WORK INSTRUCTIONS = Please collect every line in the rows below that contains the word "frame". Case counts.

SOURCE DATA =
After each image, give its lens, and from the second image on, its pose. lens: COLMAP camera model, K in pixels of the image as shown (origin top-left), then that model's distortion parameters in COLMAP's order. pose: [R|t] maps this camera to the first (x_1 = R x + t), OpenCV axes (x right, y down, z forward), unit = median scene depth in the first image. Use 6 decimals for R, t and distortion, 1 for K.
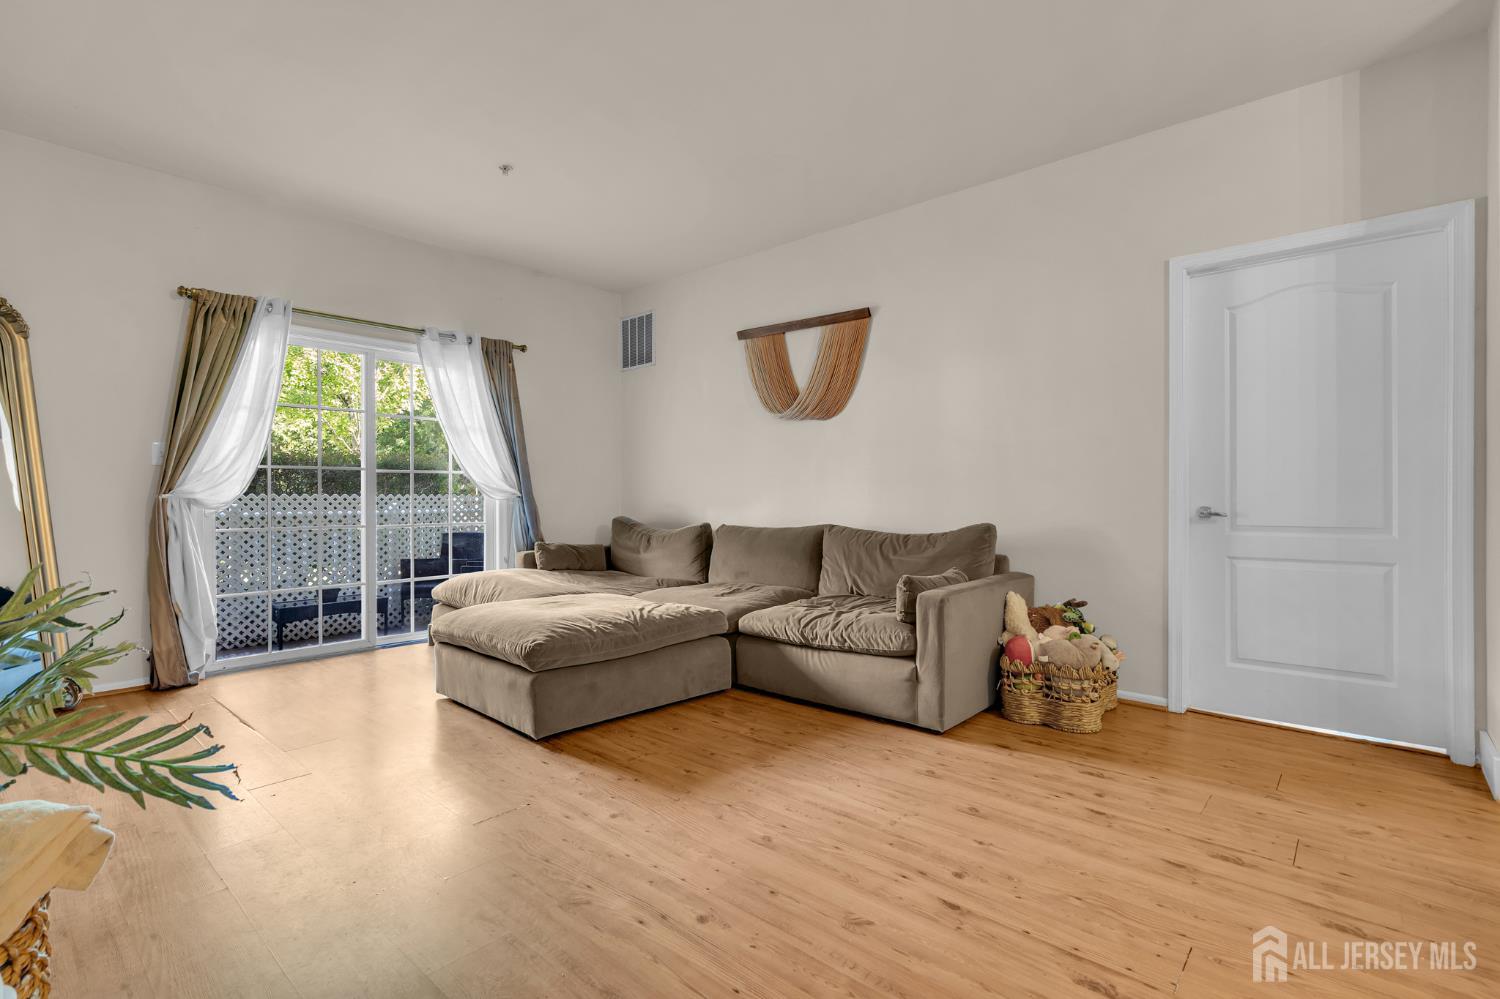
lens RADIAL K [[691.1, 0, 743.5], [0, 691.1, 504.8], [0, 0, 1]] dist [-0.005206, 0.000989]
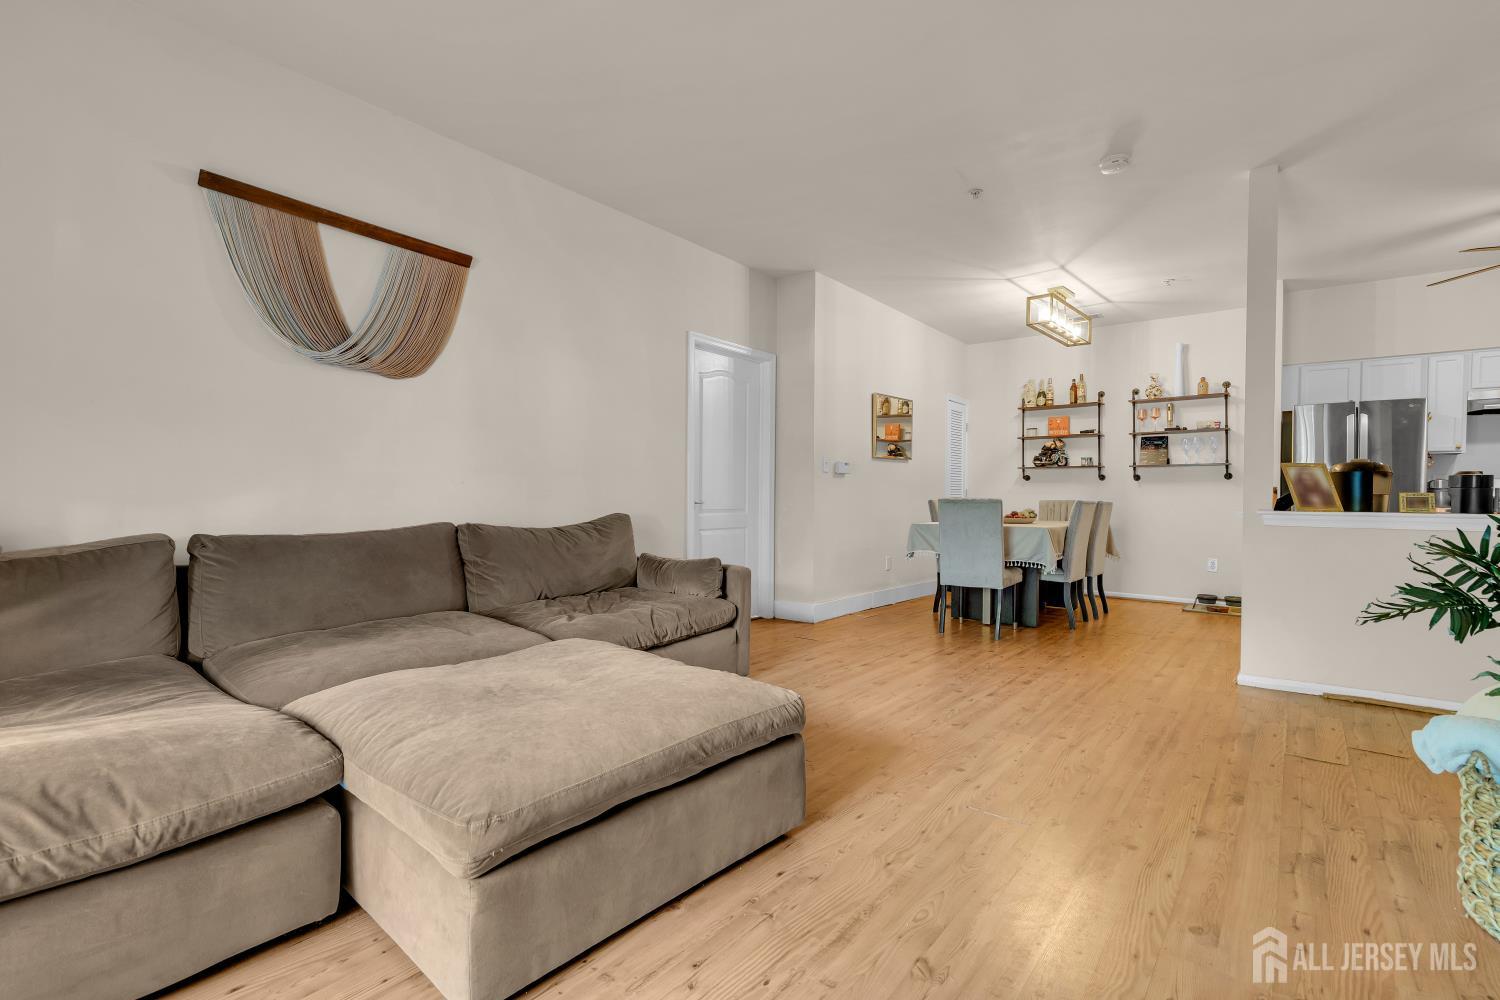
lens RADIAL K [[691.1, 0, 752.7], [0, 691.1, 503.1], [0, 0, 1]] dist [-0.005206, 0.000989]
pose [[-0.057806, -0.007022, 0.998303, -1.127370], [0.000506, 0.999975, 0.007063, 0.003667], [-0.998328, 0.000913, -0.057801, 1.221162]]
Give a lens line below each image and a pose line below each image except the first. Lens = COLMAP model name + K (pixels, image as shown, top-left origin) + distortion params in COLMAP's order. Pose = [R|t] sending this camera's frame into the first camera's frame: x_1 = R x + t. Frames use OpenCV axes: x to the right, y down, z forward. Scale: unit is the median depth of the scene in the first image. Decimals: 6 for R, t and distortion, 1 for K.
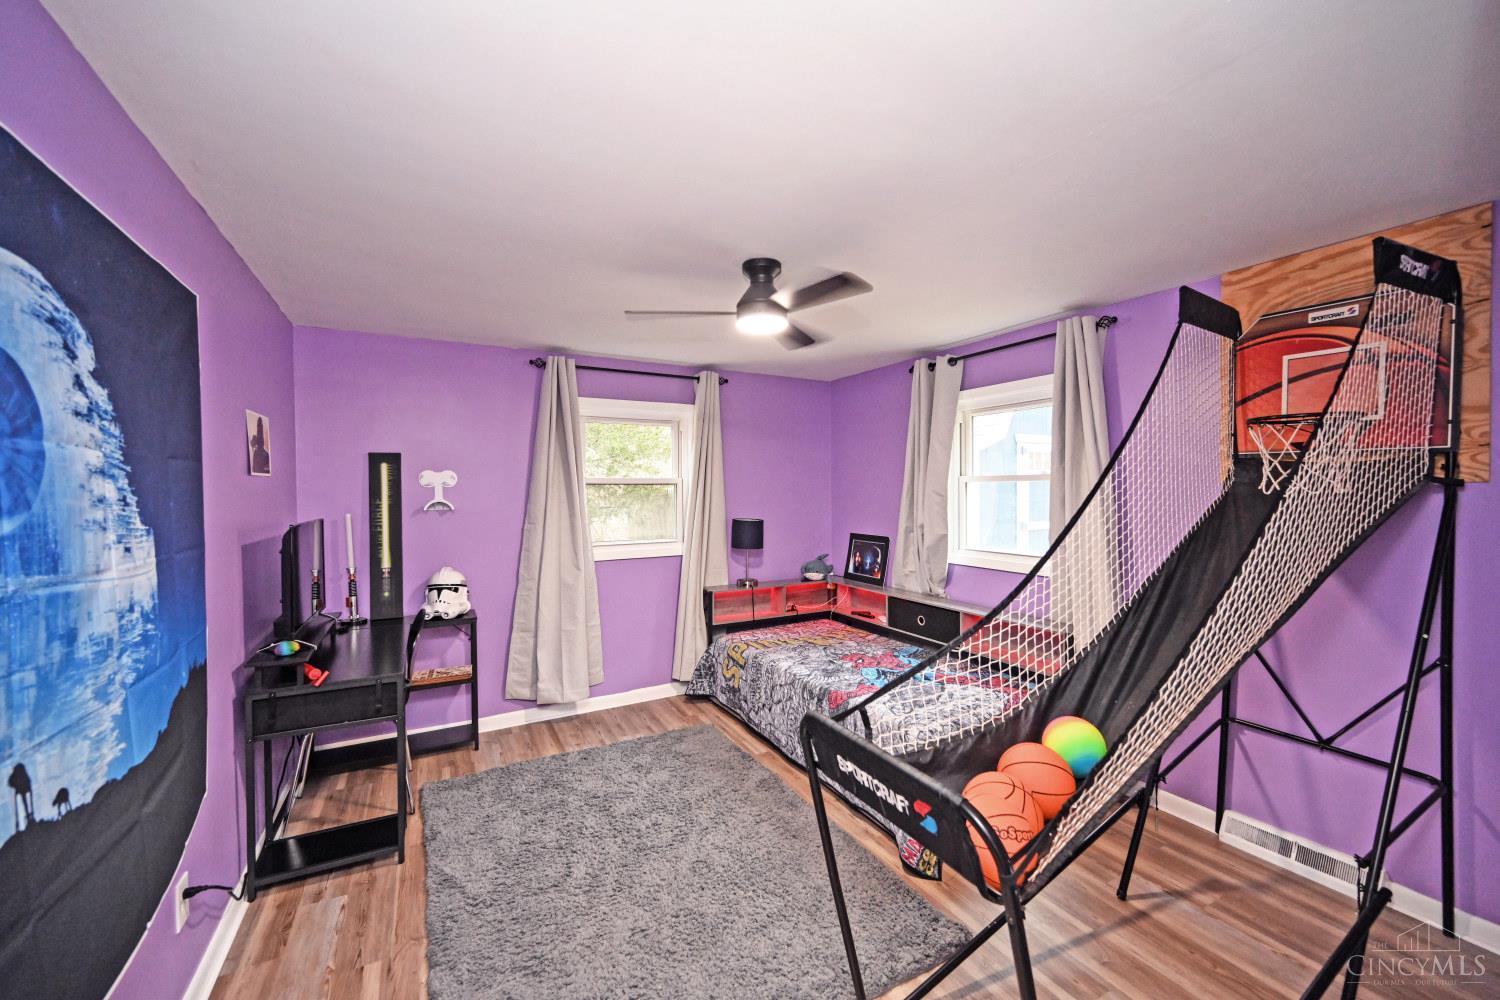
lens RADIAL K [[591.4, 0, 762.0], [0, 591.4, 499.6], [0, 0, 1]] dist [-0.003444, -0.001403]
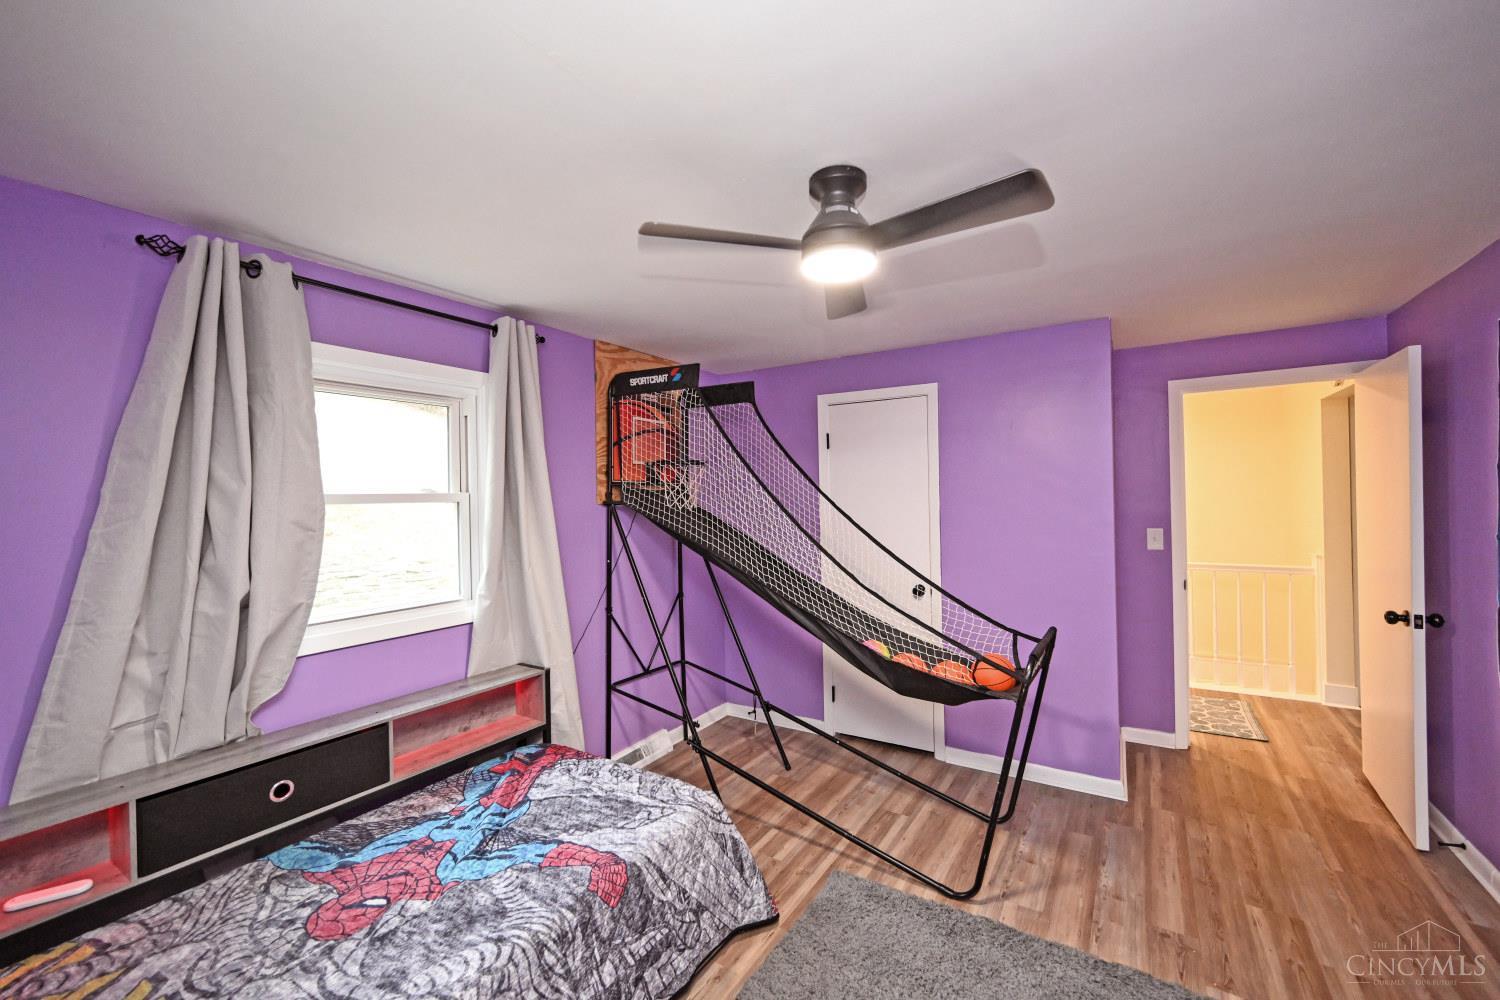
lens RADIAL K [[591.4, 0, 764.6], [0, 591.4, 501.9], [0, 0, 1]] dist [-0.003444, -0.001403]
pose [[-0.465530, 0.009557, 0.884980, -0.359942], [0.042325, 0.999038, 0.011475, -0.021323], [-0.884019, 0.042799, -0.465487, 0.912894]]
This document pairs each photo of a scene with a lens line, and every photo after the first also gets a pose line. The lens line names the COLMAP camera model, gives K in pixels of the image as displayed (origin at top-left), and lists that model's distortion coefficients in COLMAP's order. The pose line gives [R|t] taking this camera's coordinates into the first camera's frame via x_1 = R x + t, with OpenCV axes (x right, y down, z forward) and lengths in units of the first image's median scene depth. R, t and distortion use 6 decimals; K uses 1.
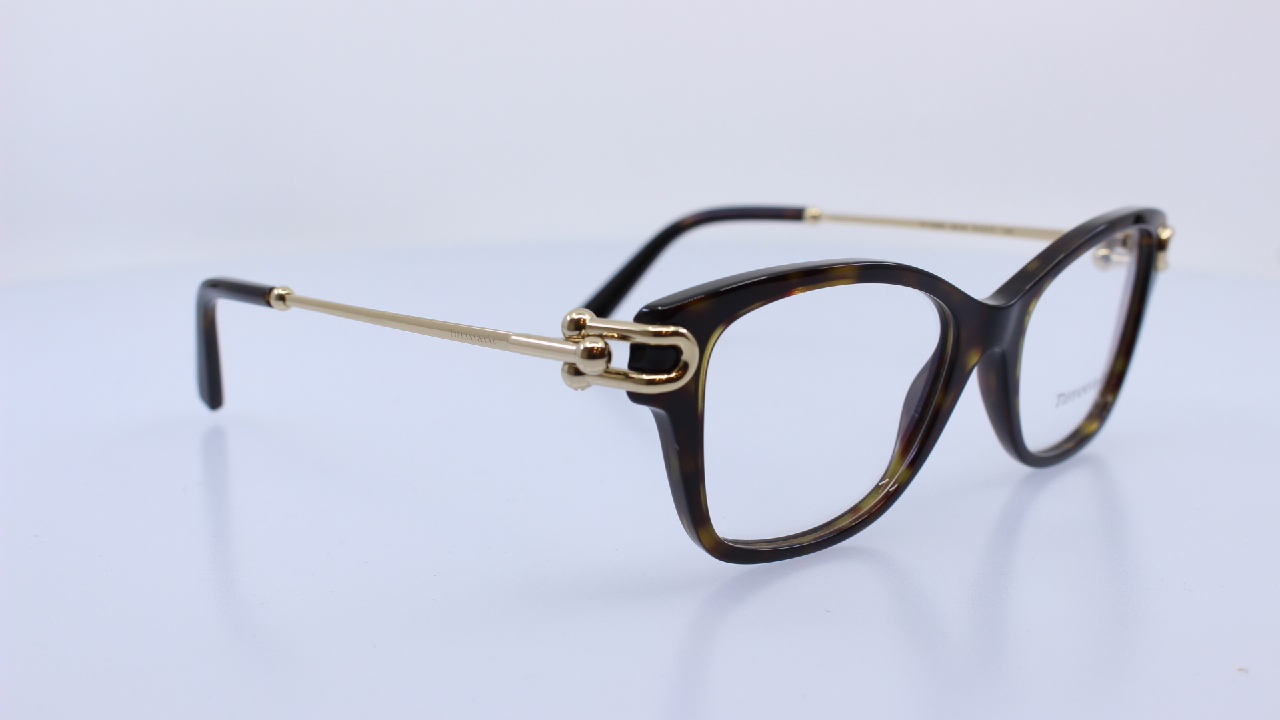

RESULT =
Give a lens line below each image and a pose line below each image except the first. Lens = COLMAP model name + K (pixels, image as shown, top-left origin) + distortion params in COLMAP's order. Pose = [R|t] sending this camera's frame into the first camera's frame: x_1 = R x + t. Frames use OpenCV axes: x to the right, y down, z forward. Scale: unit is the median depth of the scene in the first image. Decimals: 6 for R, t and distortion, 1 for K.
This document pairs each photo of a scene with a lens line, and every photo after the first also gets a pose line. The lens line names the COLMAP camera model, gives K in pixels of the image as displayed (origin at top-left), and lists that model's distortion coefficients in COLMAP's order. The pose line gives [R|t] taking this camera's coordinates into the first camera's frame via x_1 = R x + t, with OpenCV axes (x right, y down, z forward) and lengths in units of the first image's median scene depth. R, t and distortion use 6 decimals; K uses 1.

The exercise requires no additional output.